For service A, 35 people need a seat. For service B, 15 people need a seat. So it makes sense to give the last car to service A. 15 people still have to stand, but - short of building more cars - there's really nothing you can do about that.

This is also known as the largest remainder method.

What if the passenger numbers were 75 and 125? Well in that case, I guess it would have to be a judgement call.

Anyway, that's the basic idea of the Hamilton method - divide up the cars as far as you can, then give the remaining car(s) to the service(s) which 'need them most'.

Things get trickier when you're dealing with larger numbers of passengers and cars, but ultimately it's pretty straight-forward.

The Huntington-Hill Method

Where trains differ from apportioning of parliamentary seats, is that a carriage has a fixed capacity, whereas the number of people a seat can represent is free to change.

And this means that you won't encounter some of the 'quirks' that arise from the Hamilton method - such as the Alabama Paradox (where increasing the total number of seats can mean a state losing seats), or the Population Paradox (where increasing a state's population can result in that state losing seats).

[You won't encounter them, but they're worth mentioning 'cause they're pretty cool.]

Huntington-Hill's Method - the one currently used by the House of Representatives - is, generally, a more powerful method than Hamilton's, and isn't susceptible to the various paradoxes.
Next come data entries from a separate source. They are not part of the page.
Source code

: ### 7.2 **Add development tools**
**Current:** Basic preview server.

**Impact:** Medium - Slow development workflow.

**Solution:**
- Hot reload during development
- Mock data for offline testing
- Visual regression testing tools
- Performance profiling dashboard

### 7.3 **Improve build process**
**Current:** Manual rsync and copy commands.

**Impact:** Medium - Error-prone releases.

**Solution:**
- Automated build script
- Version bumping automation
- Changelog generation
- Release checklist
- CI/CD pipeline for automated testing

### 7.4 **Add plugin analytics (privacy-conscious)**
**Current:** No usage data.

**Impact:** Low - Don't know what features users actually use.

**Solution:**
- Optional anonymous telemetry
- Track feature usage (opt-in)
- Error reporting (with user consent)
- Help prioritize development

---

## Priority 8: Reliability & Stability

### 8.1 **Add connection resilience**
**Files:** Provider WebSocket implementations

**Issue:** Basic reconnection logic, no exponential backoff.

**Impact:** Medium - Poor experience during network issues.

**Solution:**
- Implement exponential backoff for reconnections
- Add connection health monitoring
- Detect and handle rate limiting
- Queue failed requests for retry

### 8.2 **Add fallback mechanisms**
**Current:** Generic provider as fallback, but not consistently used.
Another benefit is that it can be set up to guarantee that each state will get at least one seat.

It works by assigning seats, one by one, based on each state's 'priority quotient' - itself based on the state's population, and a 'modified divisor' based on the number of seats already allocated to that state.

But one advantage Hamilton's Method has over HHM, is that it will always give each service its ideal number of cars, either rounded up of down to the nearest whole number. So if a service's ideal number is 3.67, then Hamilton's method will assign either 3 or 4 cars to that service.

HHM, on the other hand, can 'violate quota' - that is, it can result in a given service being assigned more or fewer cars than it's ideal number (e.g. the 3.67 service might end up with only 2 cars). But this problem only occurs when the number of cars is fixed prior to apportioning. And sadly, it usually is.

As an aside, it turns out it's impossible to find a 'perfect' method of apportioning - one with neither paradoxes nor quota violating. Incidentally, the mathematical theory surrounding voting is quite fascinating. You know, if you're into that sort of thing.


Either method would work perfectly well. The problem is, while rounding up or down to the nearest car may seem trivial, the 50 seats that that one car represents can be a significant gain/loss for a service.

The lack of precise information can cause problems as well. You can only estimate how many passengers a given service will have in advance, and if you under-estimate, people are gonna be pretty pissed.

And on top of that, the numbers have to be recalculated from time to time as passenger numbers change..

Basically, getting the number of cars right can be tricky.

Of course, this all assumes that Northern Rail (or whatever company) has enough carriages to adequately satisfy its needs in the first place. Some how I doubt that's the case.

So ideally, NR needs to work out how many cars it actually needs, and build them. But I can't see that happening. And even if it did happen, it'd probably mean higher fares. And fares are pretty bad as they are.

Really, though, NR could do with a complete makeover just in general, given how shitty it is. Seriously, you should see the difference between them and the London Midland service. Ridiculous.

Incidentally, I also have strong feelings about the buses; don't even get me started. Trams are alright though - one every 10mins, seldom short of seats, sufficient leg-room.. bliss.

tl;dr - Where are the carriages, then? As it turns out, it's probably just that they don't have enough to go around.

This is what we get for privatising the trains...


[My complaining hat is a trilby. I like to look bad-ass while I'm complaining.]